Conto: Robson Alkmim | Ilustração: Filipe Rocha
Chove.
Uma moça se esconde sob o abrigo do ponto de ônibus.
Sacode o guarda-chuva xadrez enxotando a água do tecido.
Exasperada, tenta enxugar a saia negra com as mãos úmidas.
Senta-se numa ponta do banco para se proteger.
Tremelica com o vento frio entre os metais e vidros sujos.
Dança impaciente os seus sapatos vermelhos; talvez à espera de um outro par.
Saca o celular da bolsacola. Uma chamada? Nada.
Olha para a esquerda na direção do trânsito que vem cortando a chuva.
Olha para a direita e observa os pedestres como se não quisesse ser surpreendida de assalto.
Pergunta algo a uma senhora que passa valente sob o aguaceiro; não sei não!; acenos.
Balança a cabeça decepcionada, meio lenta e cansada.
Lança sua grande franja delicada para o lado, parece-lhe incomodar os pensamentos.
Seus olhos acompanham um cão com passinhos apressados até ele virar a esquina.
Baixa seu rosto em direção às mãos que se apertam aflitas.
Com os ombros recolhidos, seu corpo se confessa frágil.
Parece um castigo inevitável estar ali. Até que se paralisa.
Ergue os ombros, a coluna, o rosto; abre-se como uma flor;
Seus olhos atingem um rapaz no bar do outro lado da rua; ela sorri.
Bebia.
Descia ligeiro uma cerveja pela garganta.
A música do ambiente era ruim, e não havia como escapar.
Minhas costas carregavam uma mochila com as sobras da demissão no emprego.
Suava frio, não sabia se pela bebida ou pelo ar abafado de verão. Talvez mágoa.
Os outros ali tomavam seus copos e conversam sobre as desgraças da cidade alagada.
Fetiches de uma tarde num verão paulistano: ver os outros boiando.
Sobre o balcão eu descansava um braço; observava os minutos impassíveis da vida.

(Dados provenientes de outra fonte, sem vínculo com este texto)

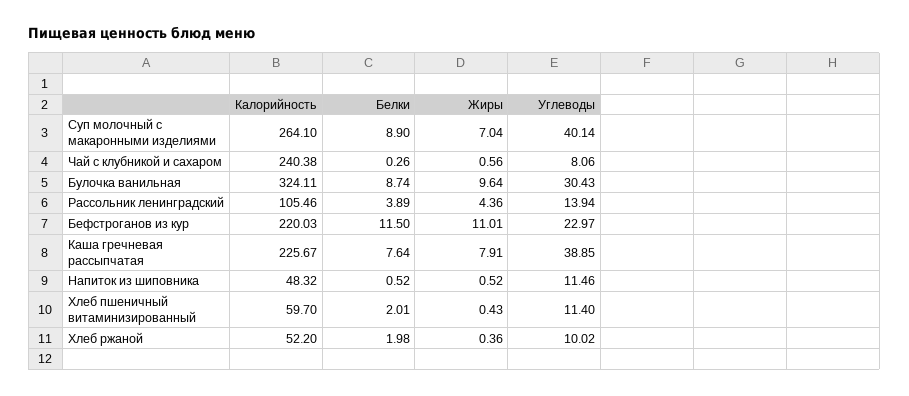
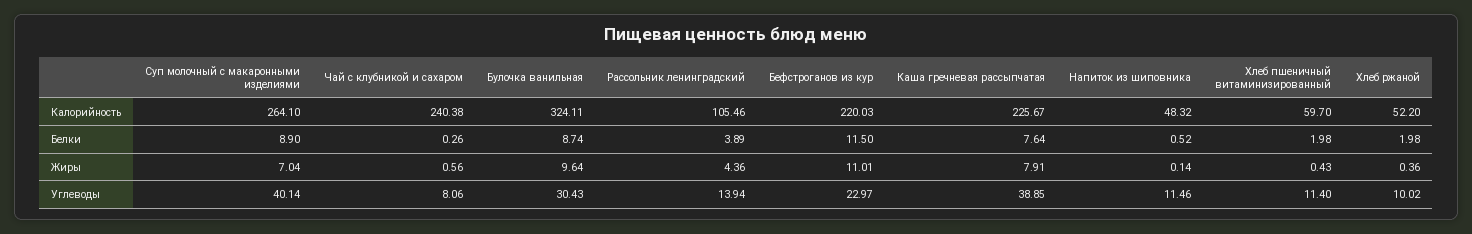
Жиры, Напиток из шиповника: 0.52 -> 0.14
Белки, Хлеб пшеничный витаминизированный: 2.01 -> 1.98

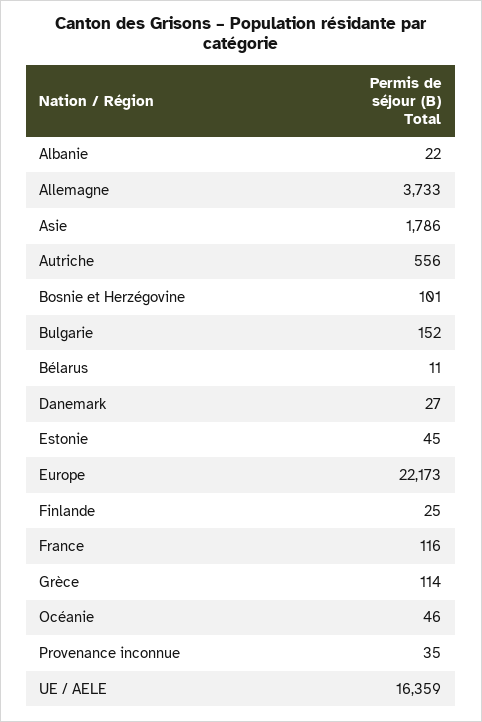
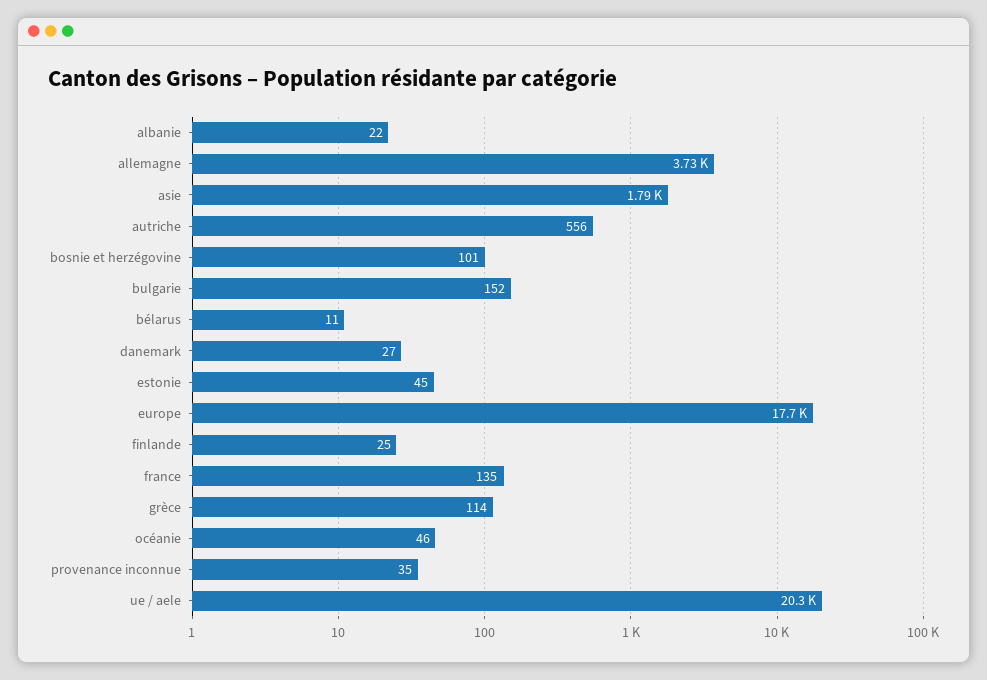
Europe: 22173 -> 17700
France: 116 -> 135
UE / AELE: 16359 -> 20300

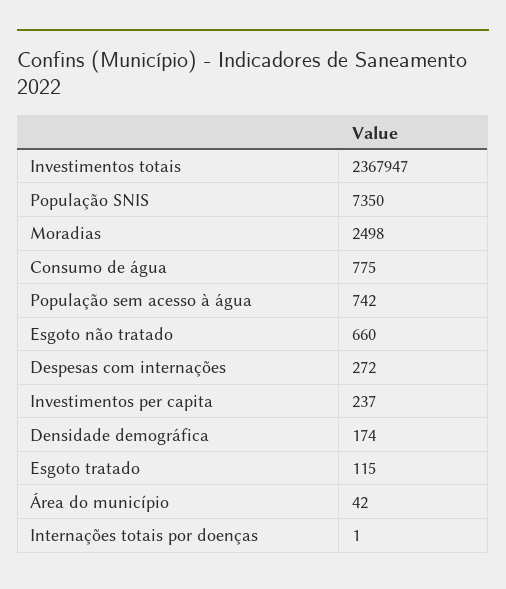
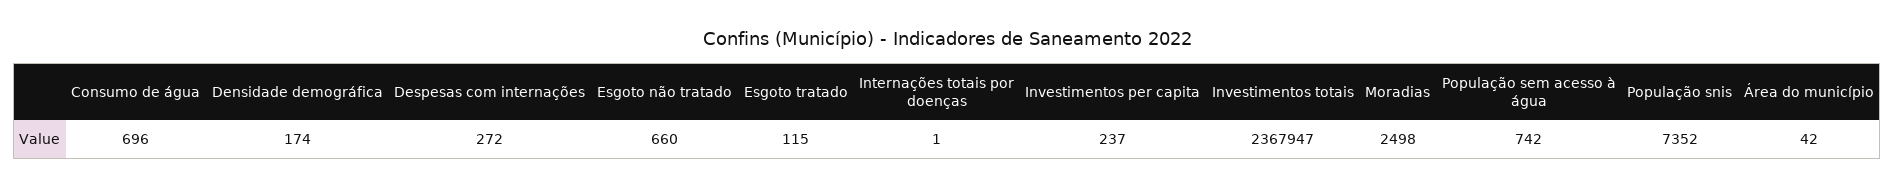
População SNIS: 7350 -> 7352
Consumo de água: 775 -> 696

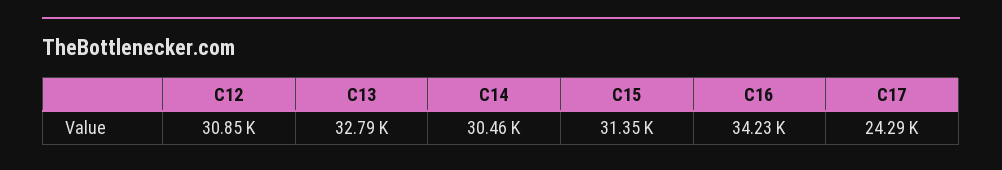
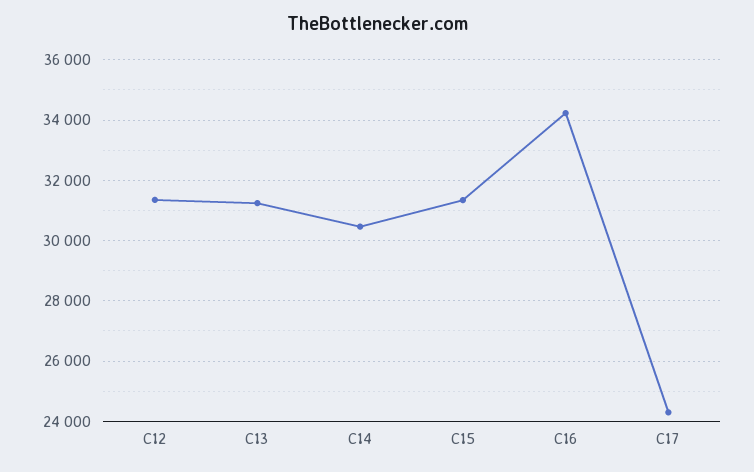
C12: 30850 -> 31400
C13: 32790 -> 31200

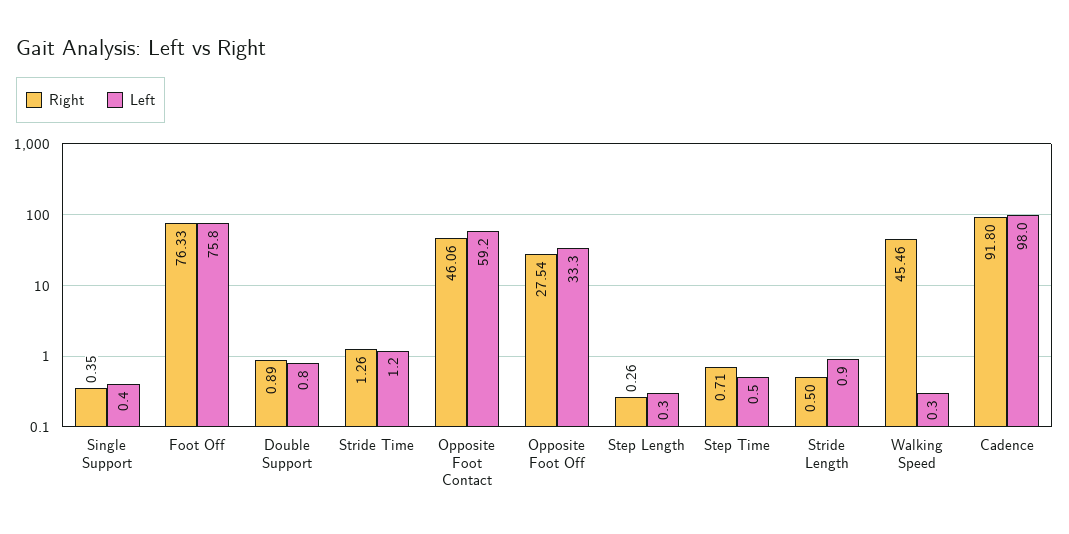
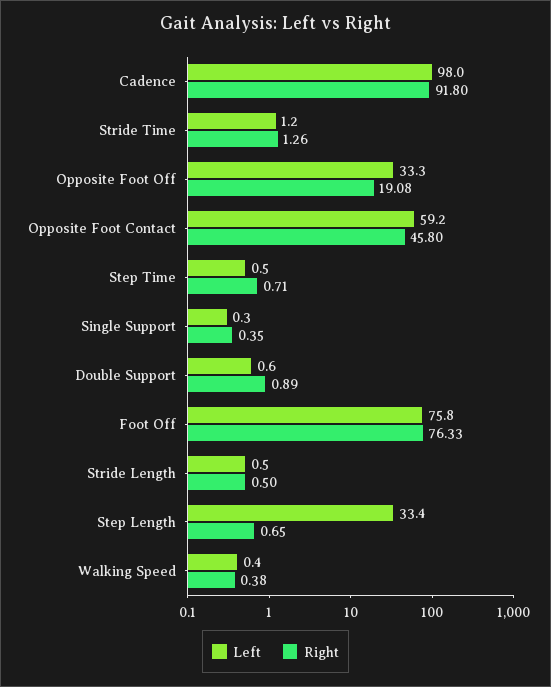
Left, Single Support: 0.4 -> 0.3
Left, Double Support: 0.8 -> 0.6
Right, Opposite Foot Contact: 46.06 -> 45.8
Right, Opposite Foot Off: 27.54 -> 19.08
Right, Step Length: 0.26 -> 0.65
Left, Step Length: 0.3 -> 33.4
Left, Stride Length: 0.9 -> 0.5
Right, Walking Speed: 45.46 -> 0.38
Left, Walking Speed: 0.3 -> 0.4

Os sons se misturavam e toda a porção de gente me incomodava entre as orelhas vermelhas.
Homens olhavam para mulheres; mulheres olhavam para os espelhos; desejos desconexos.
Minhas pernas dormiram naquela banqueta estreita e bamba.
Imaginei tirar uma foto da foto dum papagaio tristonho pendurado perto do caixa.
Peguei o celular, mas ele estava desligado, molhado, zuado, sem expectativa de reviver.
Com os tênis encharcados, meus pés escorregavam dentro deles.
Seria a vida tão besta assim a ponto de passar por todo aquele mico?
Sim, respondeu meu “Eu” espertalhão.
Bebericava, invadia-me a vontade sem vontade de sair correndo.
Os ventiladores giravam lentos, e tive a impressão que bateriam em minha cabeça.
Virei-me em busca de ar; levantei-me para ocupar novo espaço.
Caminhei até a saída vencendo algumas pessoas e brequei.
Com a vista meio embaçada, pela chuva, claro, vi uma garota do outro lado da rua.
Não sei era, talvez, creio que sim, um sorriso, só para mim!
Tive uma paixão daquelas que todos contam por aí: de ponto de ônibus!
Imaginei uma conversa agradável, drinks, beijos, casa, cama e…
Quanto segundos isso durou mesmo?
A moça se levanta e faz um sinal.
Um ônibus para; e logo vai embora.
No ponto sobra somente um cão que se chacoalha.